Directions for this task:
Exact copies of all the lines below are required.

BEGIN Material for this task

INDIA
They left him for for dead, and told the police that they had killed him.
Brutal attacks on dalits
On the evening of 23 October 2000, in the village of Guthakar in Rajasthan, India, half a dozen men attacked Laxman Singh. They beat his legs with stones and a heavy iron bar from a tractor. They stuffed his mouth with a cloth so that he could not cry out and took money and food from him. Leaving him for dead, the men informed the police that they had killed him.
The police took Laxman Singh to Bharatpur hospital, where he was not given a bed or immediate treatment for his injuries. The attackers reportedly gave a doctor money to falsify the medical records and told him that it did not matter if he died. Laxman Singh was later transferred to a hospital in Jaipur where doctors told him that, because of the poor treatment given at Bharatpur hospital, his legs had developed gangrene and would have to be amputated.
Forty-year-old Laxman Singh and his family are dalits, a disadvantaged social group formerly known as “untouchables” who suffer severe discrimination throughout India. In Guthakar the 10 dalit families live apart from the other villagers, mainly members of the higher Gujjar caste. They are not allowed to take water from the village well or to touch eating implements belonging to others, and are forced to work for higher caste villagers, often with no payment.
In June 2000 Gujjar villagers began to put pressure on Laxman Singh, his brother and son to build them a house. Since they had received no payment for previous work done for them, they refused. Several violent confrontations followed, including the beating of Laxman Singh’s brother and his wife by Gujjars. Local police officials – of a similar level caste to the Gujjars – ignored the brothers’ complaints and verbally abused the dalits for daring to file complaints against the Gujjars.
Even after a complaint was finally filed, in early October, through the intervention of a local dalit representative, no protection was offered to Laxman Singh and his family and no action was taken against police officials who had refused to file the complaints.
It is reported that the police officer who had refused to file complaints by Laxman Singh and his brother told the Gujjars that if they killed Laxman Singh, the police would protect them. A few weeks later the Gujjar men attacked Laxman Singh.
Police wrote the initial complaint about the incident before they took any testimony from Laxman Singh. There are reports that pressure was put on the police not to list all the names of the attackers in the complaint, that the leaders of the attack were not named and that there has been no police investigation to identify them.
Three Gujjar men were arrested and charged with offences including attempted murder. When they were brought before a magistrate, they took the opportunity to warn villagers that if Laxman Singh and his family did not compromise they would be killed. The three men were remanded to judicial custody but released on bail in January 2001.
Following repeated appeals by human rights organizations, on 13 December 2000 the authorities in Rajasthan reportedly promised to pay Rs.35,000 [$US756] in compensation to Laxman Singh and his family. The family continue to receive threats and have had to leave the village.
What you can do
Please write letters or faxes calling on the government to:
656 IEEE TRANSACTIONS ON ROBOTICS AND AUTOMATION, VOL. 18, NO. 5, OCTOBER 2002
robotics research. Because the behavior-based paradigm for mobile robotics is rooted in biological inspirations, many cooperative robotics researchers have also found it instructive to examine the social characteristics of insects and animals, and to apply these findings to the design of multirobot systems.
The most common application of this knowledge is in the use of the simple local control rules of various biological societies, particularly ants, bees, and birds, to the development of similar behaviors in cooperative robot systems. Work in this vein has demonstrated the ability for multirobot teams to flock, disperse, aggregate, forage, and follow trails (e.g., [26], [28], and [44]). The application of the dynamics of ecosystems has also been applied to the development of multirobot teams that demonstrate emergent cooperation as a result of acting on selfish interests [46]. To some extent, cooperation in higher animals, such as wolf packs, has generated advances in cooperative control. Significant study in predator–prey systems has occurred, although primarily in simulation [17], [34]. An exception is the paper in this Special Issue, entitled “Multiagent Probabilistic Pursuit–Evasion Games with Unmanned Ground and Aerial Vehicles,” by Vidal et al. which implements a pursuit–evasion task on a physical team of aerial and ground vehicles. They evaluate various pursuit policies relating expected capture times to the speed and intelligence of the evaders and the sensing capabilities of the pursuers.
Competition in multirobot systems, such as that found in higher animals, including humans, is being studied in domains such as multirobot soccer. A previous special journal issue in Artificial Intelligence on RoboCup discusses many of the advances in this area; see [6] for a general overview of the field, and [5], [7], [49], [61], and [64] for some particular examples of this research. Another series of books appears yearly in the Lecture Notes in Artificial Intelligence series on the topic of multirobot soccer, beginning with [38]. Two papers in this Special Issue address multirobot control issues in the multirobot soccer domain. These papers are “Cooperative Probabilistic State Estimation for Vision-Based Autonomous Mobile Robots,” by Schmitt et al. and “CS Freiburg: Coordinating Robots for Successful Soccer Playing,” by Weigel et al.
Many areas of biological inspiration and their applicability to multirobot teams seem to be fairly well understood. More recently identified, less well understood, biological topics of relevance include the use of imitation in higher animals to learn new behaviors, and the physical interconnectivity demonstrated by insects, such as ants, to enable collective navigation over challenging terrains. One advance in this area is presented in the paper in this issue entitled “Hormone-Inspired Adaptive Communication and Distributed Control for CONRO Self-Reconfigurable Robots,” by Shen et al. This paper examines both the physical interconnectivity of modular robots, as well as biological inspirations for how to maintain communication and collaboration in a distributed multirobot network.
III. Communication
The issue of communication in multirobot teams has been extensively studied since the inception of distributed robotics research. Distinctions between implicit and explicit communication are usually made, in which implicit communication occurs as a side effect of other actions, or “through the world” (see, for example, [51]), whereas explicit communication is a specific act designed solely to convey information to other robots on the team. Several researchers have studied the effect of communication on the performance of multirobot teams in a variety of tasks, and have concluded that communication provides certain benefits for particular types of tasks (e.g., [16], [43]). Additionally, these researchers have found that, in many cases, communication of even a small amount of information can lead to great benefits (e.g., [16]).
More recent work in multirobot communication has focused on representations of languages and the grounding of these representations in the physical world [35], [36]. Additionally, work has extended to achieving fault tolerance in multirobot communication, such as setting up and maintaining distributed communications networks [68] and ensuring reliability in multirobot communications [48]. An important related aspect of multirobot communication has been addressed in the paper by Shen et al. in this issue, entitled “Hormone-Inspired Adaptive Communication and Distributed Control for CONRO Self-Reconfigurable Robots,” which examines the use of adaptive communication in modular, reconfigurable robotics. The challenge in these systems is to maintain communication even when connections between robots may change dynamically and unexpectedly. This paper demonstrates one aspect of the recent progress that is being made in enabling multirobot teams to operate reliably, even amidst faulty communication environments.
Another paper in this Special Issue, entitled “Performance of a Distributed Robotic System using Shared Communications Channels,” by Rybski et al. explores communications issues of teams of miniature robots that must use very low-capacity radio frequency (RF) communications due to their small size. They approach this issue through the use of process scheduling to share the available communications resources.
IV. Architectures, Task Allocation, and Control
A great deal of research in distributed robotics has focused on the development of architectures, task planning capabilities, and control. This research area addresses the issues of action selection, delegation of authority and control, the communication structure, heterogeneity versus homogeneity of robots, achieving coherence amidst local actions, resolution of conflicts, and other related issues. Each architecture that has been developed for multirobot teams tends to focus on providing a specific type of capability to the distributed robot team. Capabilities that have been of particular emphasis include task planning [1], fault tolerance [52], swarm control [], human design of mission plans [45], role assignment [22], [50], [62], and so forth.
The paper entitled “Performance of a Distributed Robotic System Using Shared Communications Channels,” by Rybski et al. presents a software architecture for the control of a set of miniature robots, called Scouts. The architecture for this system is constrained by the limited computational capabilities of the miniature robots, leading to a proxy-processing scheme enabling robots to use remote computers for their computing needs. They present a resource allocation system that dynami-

END Material for this task

Exercise answer:
INDIA
They left him for for dead, and told the police that they had killed him.
Brutal attacks on dalits
On the evening of 23 October 2000, in the village of Guthakar in Rajasthan, India, half a dozen men attacked Laxman Singh. They beat his legs with stones and a heavy iron bar from a tractor. They stuffed his mouth with a cloth so that he could not cry out and took money and food from him. Leaving him for dead, the men informed the police that they had killed him.
The police took Laxman Singh to Bharatpur hospital, where he was not given a bed or immediate treatment for his injuries. The attackers reportedly gave a doctor money to falsify the medical records and told him that it did not matter if he died. Laxman Singh was later transferred to a hospital in Jaipur where doctors told him that, because of the poor treatment given at Bharatpur hospital, his legs had developed gangrene and would have to be amputated.
Forty-year-old Laxman Singh and his family are dalits, a disadvantaged social group formerly known as “untouchables” who suffer severe discrimination throughout India. In Guthakar the 10 dalit families live apart from the other villagers, mainly members of the higher Gujjar caste. They are not allowed to take water from the village well or to touch eating implements belonging to others, and are forced to work for higher caste villagers, often with no payment.
In June 2000 Gujjar villagers began to put pressure on Laxman Singh, his brother and son to build them a house. Since they had received no payment for previous work done for them, they refused. Several violent confrontations followed, including the beating of Laxman Singh’s brother and his wife by Gujjars. Local police officials – of a similar level caste to the Gujjars – ignored the brothers’ complaints and verbally abused the dalits for daring to file complaints against the Gujjars.
Even after a complaint was finally filed, in early October, through the intervention of a local dalit representative, no protection was offered to Laxman Singh and his family and no action was taken against police officials who had refused to file the complaints.
It is reported that the police officer who had refused to file complaints by Laxman Singh and his brother told the Gujjars that if they killed Laxman Singh, the police would protect them. A few weeks later the Gujjar men attacked Laxman Singh.
Police wrote the initial complaint about the incident before they took any testimony from Laxman Singh. There are reports that pressure was put on the police not to list all the names of the attackers in the complaint, that the leaders of the attack were not named and that there has been no police investigation to identify them.
Three Gujjar men were arrested and charged with offences including attempted murder. When they were brought before a magistrate, they took the opportunity to warn villagers that if Laxman Singh and his family did not compromise they would be killed. The three men were remanded to judicial custody but released on bail in January 2001.
Following repeated appeals by human rights organizations, on 13 December 2000 the authorities in Rajasthan reportedly promised to pay Rs.35,000 [$US756] in compensation to Laxman Singh and his family. The family continue to receive threats and have had to leave the village.
What you can do
Please write letters or faxes calling on the government to:
656 IEEE TRANSACTIONS ON ROBOTICS AND AUTOMATION, VOL. 18, NO. 5, OCTOBER 2002
robotics research. Because the behavior-based paradigm for mobile robotics is rooted in biological inspirations, many cooperative robotics researchers have also found it instructive to examine the social characteristics of insects and animals, and to apply these findings to the design of multirobot systems.
The most common application of this knowledge is in the use of the simple local control rules of various biological societies, particularly ants, bees, and birds, to the development of similar behaviors in cooperative robot systems. Work in this vein has demonstrated the ability for multirobot teams to flock, disperse, aggregate, forage, and follow trails (e.g., [26], [28], and [44]). The application of the dynamics of ecosystems has also been applied to the development of multirobot teams that demonstrate emergent cooperation as a result of acting on selfish interests [46]. To some extent, cooperation in higher animals, such as wolf packs, has generated advances in cooperative control. Significant study in predator–prey systems has occurred, although primarily in simulation [17], [34]. An exception is the paper in this Special Issue, entitled “Multiagent Probabilistic Pursuit–Evasion Games with Unmanned Ground and Aerial Vehicles,” by Vidal et al. which implements a pursuit–evasion task on a physical team of aerial and ground vehicles. They evaluate various pursuit policies relating expected capture times to the speed and intelligence of the evaders and the sensing capabilities of the pursuers.
Competition in multirobot systems, such as that found in higher animals, including humans, is being studied in domains such as multirobot soccer. A previous special journal issue in Artificial Intelligence on RoboCup discusses many of the advances in this area; see [6] for a general overview of the field, and [5], [7], [49], [61], and [64] for some particular examples of this research. Another series of books appears yearly in the Lecture Notes in Artificial Intelligence series on the topic of multirobot soccer, beginning with [38]. Two papers in this Special Issue address multirobot control issues in the multirobot soccer domain. These papers are “Cooperative Probabilistic State Estimation for Vision-Based Autonomous Mobile Robots,” by Schmitt et al. and “CS Freiburg: Coordinating Robots for Successful Soccer Playing,” by Weigel et al.
Many areas of biological inspiration and their applicability to multirobot teams seem to be fairly well understood. More recently identified, less well understood, biological topics of relevance include the use of imitation in higher animals to learn new behaviors, and the physical interconnectivity demonstrated by insects, such as ants, to enable collective navigation over challenging terrains. One advance in this area is presented in the paper in this issue entitled “Hormone-Inspired Adaptive Communication and Distributed Control for CONRO Self-Reconfigurable Robots,” by Shen et al. This paper examines both the physical interconnectivity of modular robots, as well as biological inspirations for how to maintain communication and collaboration in a distributed multirobot network.
III. Communication
The issue of communication in multirobot teams has been extensively studied since the inception of distributed robotics research. Distinctions between implicit and explicit communication are usually made, in which implicit communication occurs as a side effect of other actions, or “through the world” (see, for example, [51]), whereas explicit communication is a specific act designed solely to convey information to other robots on the team. Several researchers have studied the effect of communication on the performance of multirobot teams in a variety of tasks, and have concluded that communication provides certain benefits for particular types of tasks (e.g., [16], [43]). Additionally, these researchers have found that, in many cases, communication of even a small amount of information can lead to great benefits (e.g., [16]).
More recent work in multirobot communication has focused on representations of languages and the grounding of these representations in the physical world [35], [36]. Additionally, work has extended to achieving fault tolerance in multirobot communication, such as setting up and maintaining distributed communications networks [68] and ensuring reliability in multirobot communications [48]. An important related aspect of multirobot communication has been addressed in the paper by Shen et al. in this issue, entitled “Hormone-Inspired Adaptive Communication and Distributed Control for CONRO Self-Reconfigurable Robots,” which examines the use of adaptive communication in modular, reconfigurable robotics. The challenge in these systems is to maintain communication even when connections between robots may change dynamically and unexpectedly. This paper demonstrates one aspect of the recent progress that is being made in enabling multirobot teams to operate reliably, even amidst faulty communication environments.
Another paper in this Special Issue, entitled “Performance of a Distributed Robotic System using Shared Communications Channels,” by Rybski et al. explores communications issues of teams of miniature robots that must use very low-capacity radio frequency (RF) communications due to their small size. They approach this issue through the use of process scheduling to share the available communications resources.
IV. Architectures, Task Allocation, and Control
A great deal of research in distributed robotics has focused on the development of architectures, task planning capabilities, and control. This research area addresses the issues of action selection, delegation of authority and control, the communication structure, heterogeneity versus homogeneity of robots, achieving coherence amidst local actions, resolution of conflicts, and other related issues. Each architecture that has been developed for multirobot teams tends to focus on providing a specific type of capability to the distributed robot team. Capabilities that have been of particular emphasis include task planning [1], fault tolerance [52], swarm control [], human design of mission plans [45], role assignment [22], [50], [62], and so forth.
The paper entitled “Performance of a Distributed Robotic System Using Shared Communications Channels,” by Rybski et al. presents a software architecture for the control of a set of miniature robots, called Scouts. The architecture for this system is constrained by the limited computational capabilities of the miniature robots, leading to a proxy-processing scheme enabling robots to use remote computers for their computing needs. They present a resource allocation system that dynami-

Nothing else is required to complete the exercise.